Thursday, August 7, 2008

How Conflicts of Interest Poison the Academic Water Hole

Our colleague Barney Carroll over at the Health Care Renewal blog has been keeping up steady pressure on Stanford University and Dr. Alan Schatzberg, the president-elect of the American Psychiatric Association:

http://hcrenewal.blogspot.com/2008/08/commercial-bias-at-stanford-and-corcept.html#links

Briefly, Dr. Schatzberg is heavily invested in his commercial firm, Corcept, that has been doing research on a psychiatric application of the drug mifepristone--at the same time as he has been doing NIH-supported research on the drug and writing textbook chapters about it. Stanford intiially denied any problem but recently took the step of removing Dr. Schatzberg as Principal Investigator on his NIH grant, according to Dr. Carroll.
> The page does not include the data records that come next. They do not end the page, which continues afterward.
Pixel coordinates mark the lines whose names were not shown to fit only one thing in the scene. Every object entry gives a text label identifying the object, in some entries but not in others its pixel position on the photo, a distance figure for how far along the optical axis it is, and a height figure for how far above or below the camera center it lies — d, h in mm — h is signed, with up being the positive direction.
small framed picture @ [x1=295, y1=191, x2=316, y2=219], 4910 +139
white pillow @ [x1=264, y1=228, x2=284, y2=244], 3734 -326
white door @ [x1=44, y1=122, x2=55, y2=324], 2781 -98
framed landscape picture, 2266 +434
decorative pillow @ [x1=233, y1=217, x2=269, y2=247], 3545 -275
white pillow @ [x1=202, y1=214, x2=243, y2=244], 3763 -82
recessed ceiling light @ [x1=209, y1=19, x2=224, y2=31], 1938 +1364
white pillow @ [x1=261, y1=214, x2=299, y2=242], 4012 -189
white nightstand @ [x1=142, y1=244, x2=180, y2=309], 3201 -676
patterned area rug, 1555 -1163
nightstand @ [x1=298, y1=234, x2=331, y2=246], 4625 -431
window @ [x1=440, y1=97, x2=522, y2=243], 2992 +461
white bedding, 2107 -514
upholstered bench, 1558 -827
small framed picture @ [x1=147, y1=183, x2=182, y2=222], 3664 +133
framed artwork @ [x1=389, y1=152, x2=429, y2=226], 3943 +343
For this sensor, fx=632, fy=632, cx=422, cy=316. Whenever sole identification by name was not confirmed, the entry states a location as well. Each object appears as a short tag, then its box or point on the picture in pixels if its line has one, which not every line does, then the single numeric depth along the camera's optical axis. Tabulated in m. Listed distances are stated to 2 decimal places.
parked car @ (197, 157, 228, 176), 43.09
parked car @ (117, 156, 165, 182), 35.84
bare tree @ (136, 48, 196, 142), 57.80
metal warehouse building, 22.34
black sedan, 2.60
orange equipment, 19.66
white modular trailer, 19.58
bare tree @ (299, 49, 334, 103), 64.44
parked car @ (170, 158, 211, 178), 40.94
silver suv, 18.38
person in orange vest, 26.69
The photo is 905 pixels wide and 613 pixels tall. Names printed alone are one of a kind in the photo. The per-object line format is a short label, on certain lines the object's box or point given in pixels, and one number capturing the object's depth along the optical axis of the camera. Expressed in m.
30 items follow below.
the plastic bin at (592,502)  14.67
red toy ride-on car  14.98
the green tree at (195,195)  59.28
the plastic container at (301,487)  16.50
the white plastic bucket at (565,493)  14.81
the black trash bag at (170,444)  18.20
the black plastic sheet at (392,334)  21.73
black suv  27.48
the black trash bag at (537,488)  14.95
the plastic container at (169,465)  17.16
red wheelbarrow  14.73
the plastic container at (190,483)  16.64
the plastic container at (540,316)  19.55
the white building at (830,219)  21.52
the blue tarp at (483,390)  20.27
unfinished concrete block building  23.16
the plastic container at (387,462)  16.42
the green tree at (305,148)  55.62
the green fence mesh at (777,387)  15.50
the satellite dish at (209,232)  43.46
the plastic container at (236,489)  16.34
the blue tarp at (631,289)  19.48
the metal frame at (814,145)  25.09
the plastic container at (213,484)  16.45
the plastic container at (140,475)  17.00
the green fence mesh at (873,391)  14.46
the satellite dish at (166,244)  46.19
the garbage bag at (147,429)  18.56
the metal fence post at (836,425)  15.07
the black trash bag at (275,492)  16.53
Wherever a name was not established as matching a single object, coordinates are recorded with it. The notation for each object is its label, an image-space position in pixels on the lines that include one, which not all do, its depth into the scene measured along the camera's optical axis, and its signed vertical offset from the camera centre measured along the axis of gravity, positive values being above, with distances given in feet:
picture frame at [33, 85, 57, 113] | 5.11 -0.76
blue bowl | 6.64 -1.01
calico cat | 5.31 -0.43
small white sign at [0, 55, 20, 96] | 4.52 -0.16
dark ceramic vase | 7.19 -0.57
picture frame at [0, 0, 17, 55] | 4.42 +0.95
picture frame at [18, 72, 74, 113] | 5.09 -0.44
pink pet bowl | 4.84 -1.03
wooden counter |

Dr. Carroll asserts in this present posting that there are serious questions of fraud in some of Dr. Schatzberg's writings about mifepristone. He has said flat out that the drug is effective when the actual data from the relevant trials do not demonstrate efficacy. I will not pass any judgment on the merits of Dr. Carroll's assertions; readers may decide for themselves.

The only point I wish to make here is that I believe that no one can read Dr. Carroll's post and not see that Dr. Schatzberg has created a huge problem by his multiple entanglements--with Stanford; with a private corporation; and with the NIH. Even if Dr. Schatzberg can sucessfully defend himself against every one of Dr. Carroll's individual assertions, it is very hard not to see the overall pattern as having cast a huge pall over his own credibility, that of Stanford, and that of the American Psychiatric Association, let alone whether any NIH rules were violated. Reasonably charitable folk would have to look at that overall pattern and scratch their heads about what they can believe about anything that Dr. Schatzberg has said regarding this drug. Was he giving his personal opinion as an academic psychiatrist? Was he speaking as a corporate official anxious to maintain the stock value of Corcept? Was he reflecting an official viewpoint on behalf of the APA? Was he upholding the standards of scientific accuracy and impartiality that Stanford claims to represent?

Some of Dr. Schatzberg's statements about mifepristone, however charitably viewed, sound like commercial shilling. Maybe he can prove that they are in fact backed up by hard evidence. But his extensive financial entanglements in Corcept suggest that he'd require superhuman powers of detachment not to allow his financial affairs to incluence his scientific judgment.

And this is what the ethical concern about conflicts of interest in academic science, ultimately, boils down to.